### Exercise task:
How many lines in the data below contain the string "element"? Case counts. Reply with the number alone.

### Data extract:
#####

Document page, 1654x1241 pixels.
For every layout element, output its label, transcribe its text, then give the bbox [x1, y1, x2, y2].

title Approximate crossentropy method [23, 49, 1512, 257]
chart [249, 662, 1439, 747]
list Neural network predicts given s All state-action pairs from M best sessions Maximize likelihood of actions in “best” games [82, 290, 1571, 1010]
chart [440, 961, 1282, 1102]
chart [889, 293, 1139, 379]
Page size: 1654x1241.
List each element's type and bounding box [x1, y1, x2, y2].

#####

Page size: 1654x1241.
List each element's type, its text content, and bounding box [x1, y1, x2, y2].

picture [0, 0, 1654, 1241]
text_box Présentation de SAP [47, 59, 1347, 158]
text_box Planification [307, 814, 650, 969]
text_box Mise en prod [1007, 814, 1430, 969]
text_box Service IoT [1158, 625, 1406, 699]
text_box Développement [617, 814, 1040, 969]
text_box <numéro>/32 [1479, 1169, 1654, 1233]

#####

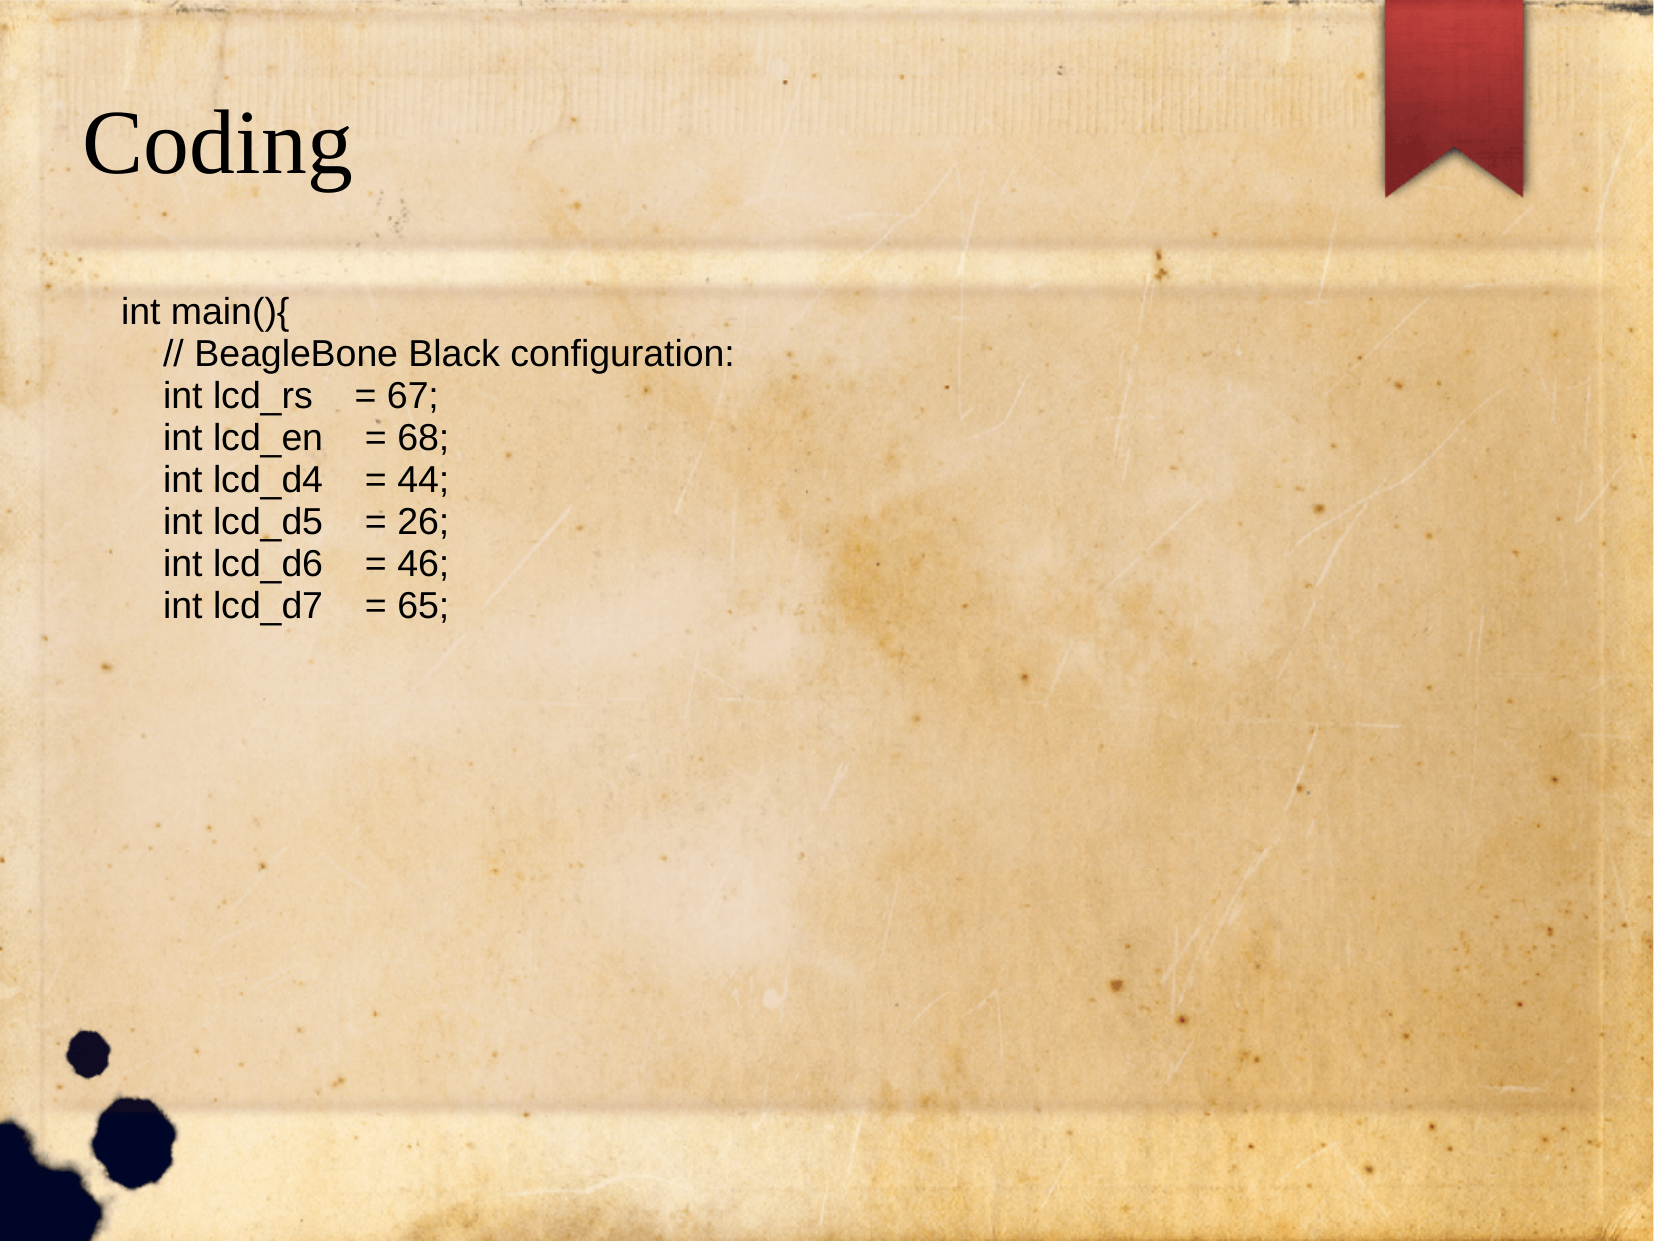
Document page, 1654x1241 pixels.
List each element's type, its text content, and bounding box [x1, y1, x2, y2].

#####

### Task solution:
4